The signaling device 100, associated with the pad 2, therefore does not reach the detection zone 120 of the detector 110.

Thus, at the end of the stroke of the broach, the signaling device 100 no longer crosses the detection area 120 and is therefore not detected by the detector device 110, with a consequent generation of the notice of failed dimensional verification of the broached piece.

In a preferred embodiment, the signaling device 100 comprises a transceiver device of the passive type, i.e. a device capable of receiving a radio signal from an antenna, using its power to supply an internal circuit and retransmit a predetermined datum in response to the signal received. An example of such a device is, for example, an RFID (Radio Frequency IDentification) Tag which retransmits an identification code of the Tag and therefore of the device or product to which it is associated.

In the present case, the RFID Tag is preferably equipped with a memory capable of containing within it at least one unique code associated with the broach.

When the RFID Tag is illuminated by an antenna of the detector device 110, it is powered by the magnetic field generated by the antenna itself and, thus activated, transmits a signal to the antenna, for example a preprogrammed signal (return signal) preferably containing the unique code of the broach.

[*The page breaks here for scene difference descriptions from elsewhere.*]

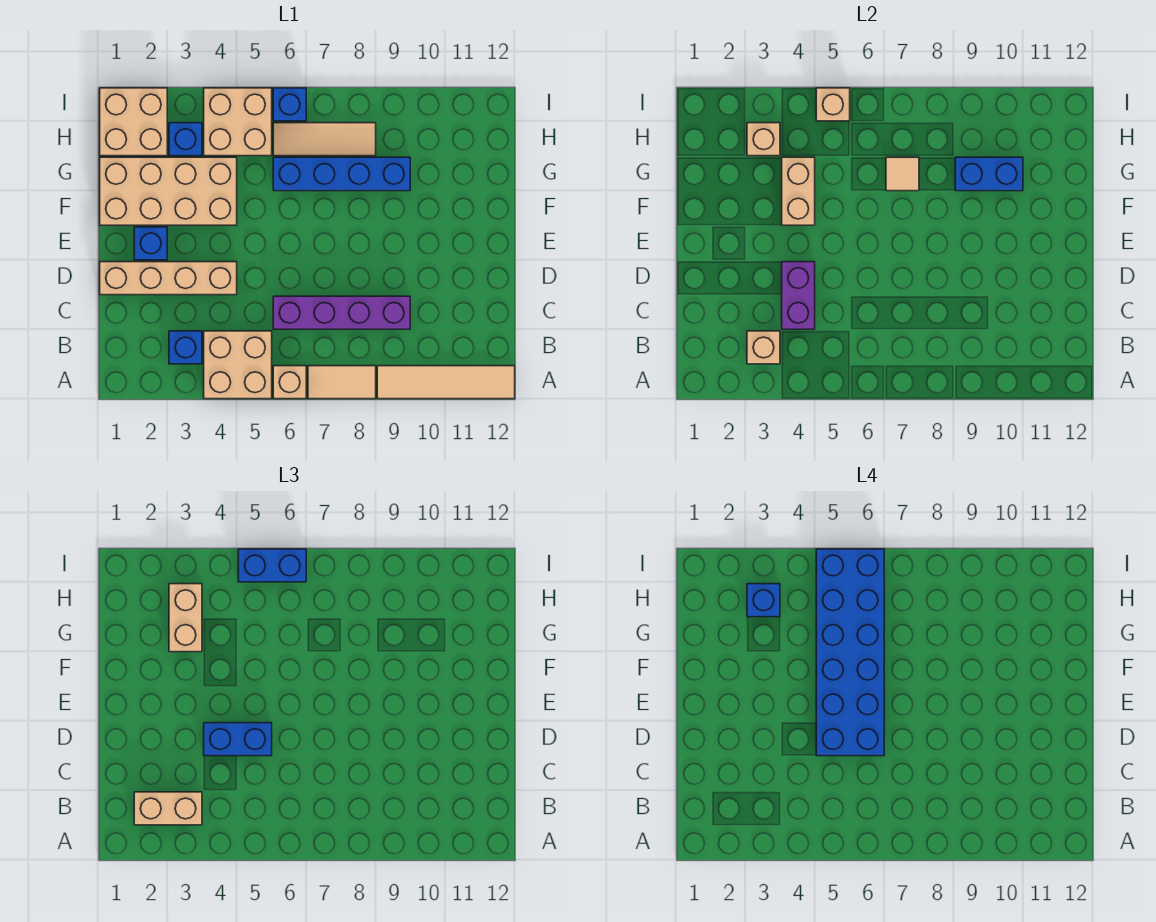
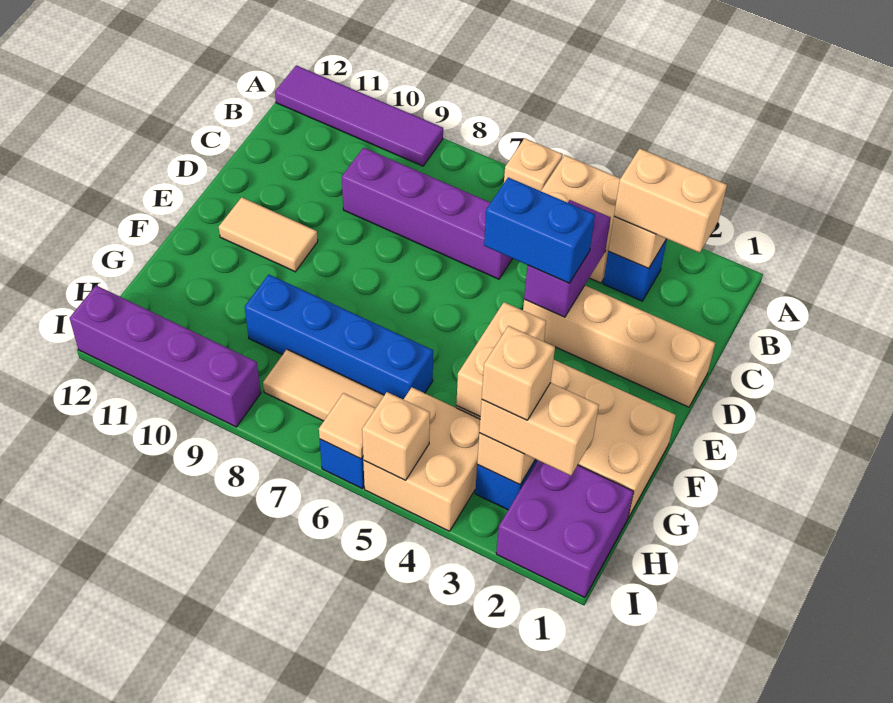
tan tile A7:A8 level 1 -> tan tile E10:E11 level 1
tan tile A9:A12 level 1 -> purple tile A9:A12 level 1
blue brick D5:I6 level 4 -> none
blue brick E2 level 1 -> none
tan brick G3:H3 level 3 -> tan brick H2:H3 level 3
tan tile G7 level 2 -> tan tile I6 level 2
blue brick G9:G10 level 2 -> none
tan brick H1:I2 level 1 -> purple brick H1:I2 level 1
blue brick H3 level 4 -> tan brick H3 level 4
blue brick I5:I6 level 3 -> none
none -> purple brick I9:I12 level 1

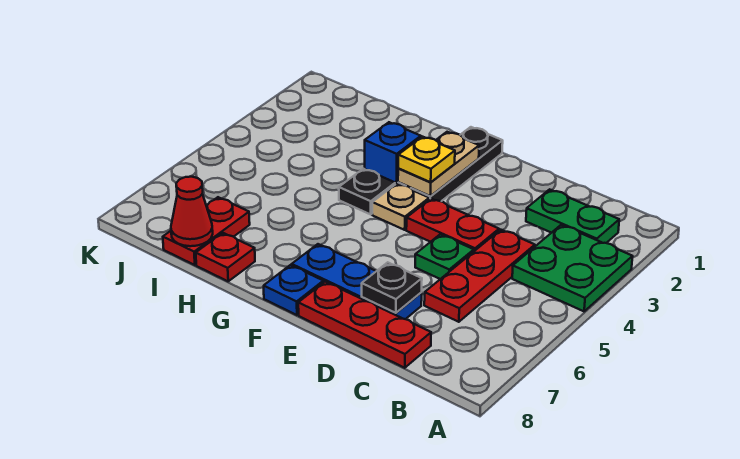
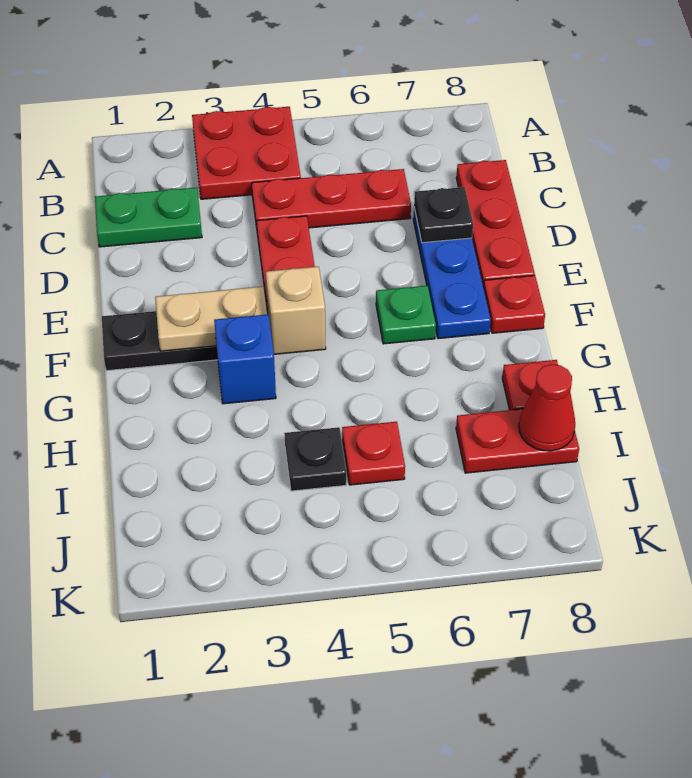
green plate A3:B4 level 1 -> red plate A3:B4 level 1
green plate B2:C2 level 1 -> green plate C1:C2 level 1
green plate D5 level 1 -> green plate F6 level 1
yellow plate F3 level 3 -> none
tan plate F4 level 1 -> tan brick F4 level 1
blue plate F8 level 1 -> red plate F8 level 1
black plate G4 level 1 -> black plate I4 level 1
none -> red plate I5 level 1

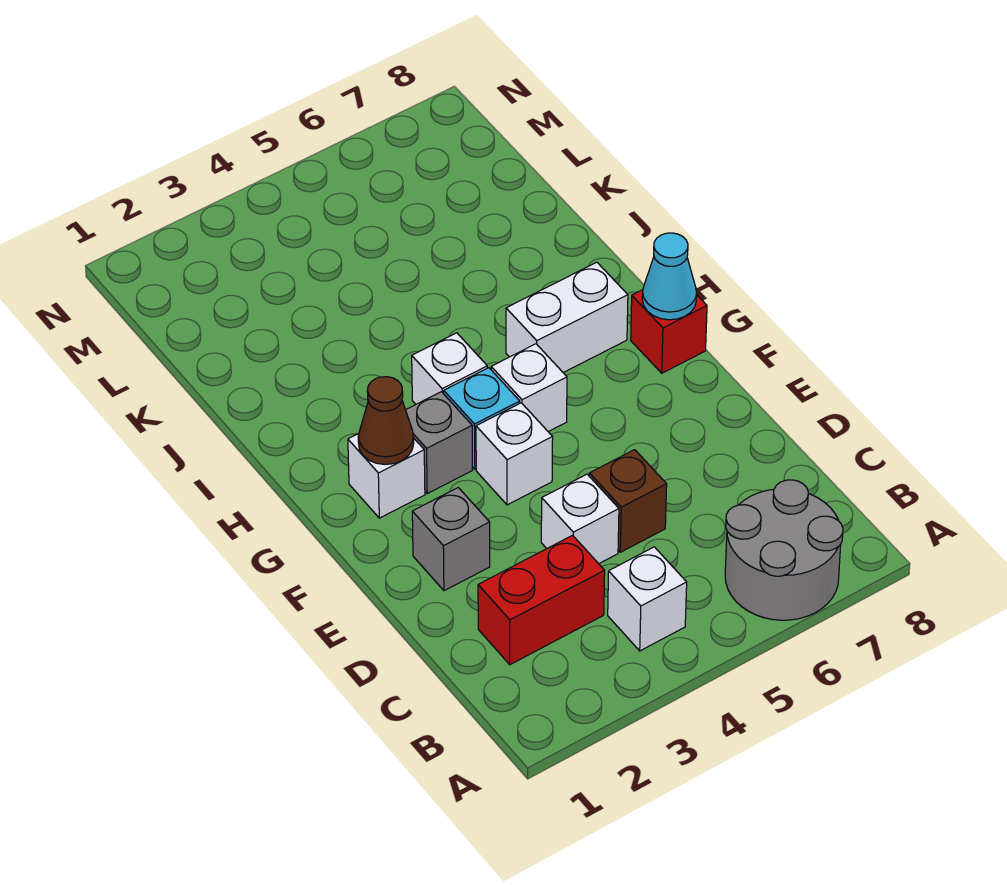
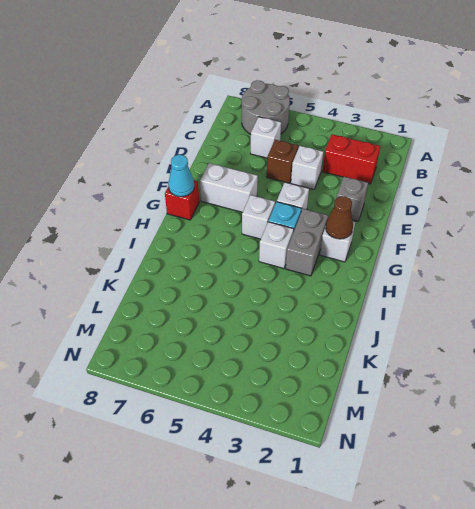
white brick B4 level 1 -> white brick C6 level 1
grey brick G3 level 1 -> grey brick G3:H3 level 1
white brick H6:H7 level 1 -> white brick F6:F7 level 1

Obviously, the shape and dimensions of the detection zone 120 can vary according to requirements, so that how much the RFID Tag is outside it is not detected by the detector device 110.

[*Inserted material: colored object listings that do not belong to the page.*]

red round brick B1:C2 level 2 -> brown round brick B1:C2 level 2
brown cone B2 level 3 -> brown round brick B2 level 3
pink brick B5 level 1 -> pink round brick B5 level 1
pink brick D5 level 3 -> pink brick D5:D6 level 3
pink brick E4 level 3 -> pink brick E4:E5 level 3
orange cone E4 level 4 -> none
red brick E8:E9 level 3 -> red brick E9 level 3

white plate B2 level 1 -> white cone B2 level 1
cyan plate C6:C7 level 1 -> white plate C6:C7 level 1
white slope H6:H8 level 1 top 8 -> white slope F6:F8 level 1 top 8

Therefore, the reading of the RFID Tag is limited to the detection area 120 or that portion of space "covered" by the transmitting antenna of the detector device 110.

Advantageously, in an alternative and more advanced embodiment, the signaling device 100 is a rewritable passive transceiver, ie equipped with a memory, for example a FLASH memory, which can be erased and rewritten by means of a command carried by the received radio signal. In this embodiment, the signaling device 100, for example an RFID Tag, is read and / or written by the detector device 110, which is configured to transmit a signal containing data or information which is stored in a memory area of the signaling device 100. In this case, preferably, the detector device 110 is provided with or can be connected to a user interface - for example equipped with a display and keyboard - to allow the entry of data that an operator wants to write and store in the device flag 100.

Advantageously, in the case in which the broach moves and the piece P remains stationary (as in the examples commented above in Figures 8 and 9), at each passage of the signaling device 100 within the detection zone 120 of the detection device 110, provides that the detection device 110 automatically sends a writing signal containing the number of pieces and / or cycles carried out with the broach 1 itself, while the user interface displays a unique code associated with the RFID Tag of the broach 1 and the number of overall cycles performed or of machined pieces.

Alternatively, in the case in which the broach remains stationary and the piece P moves (example of figures 6 and 7), the writing operation of the signaling device takes place after the piece P has successfully passed through the pad, i.e. after the detector device checks again the presence of the signaling device after a predetermined transient (e.g. a few seconds) in which the signaling device 100 disappears from the sight of the detector device 110 due to the piece P which, crossing the region 120, is interposed between the detector device 110 and the signaling signal 100, attenuating, even to make it disappear, the return signal of the latter.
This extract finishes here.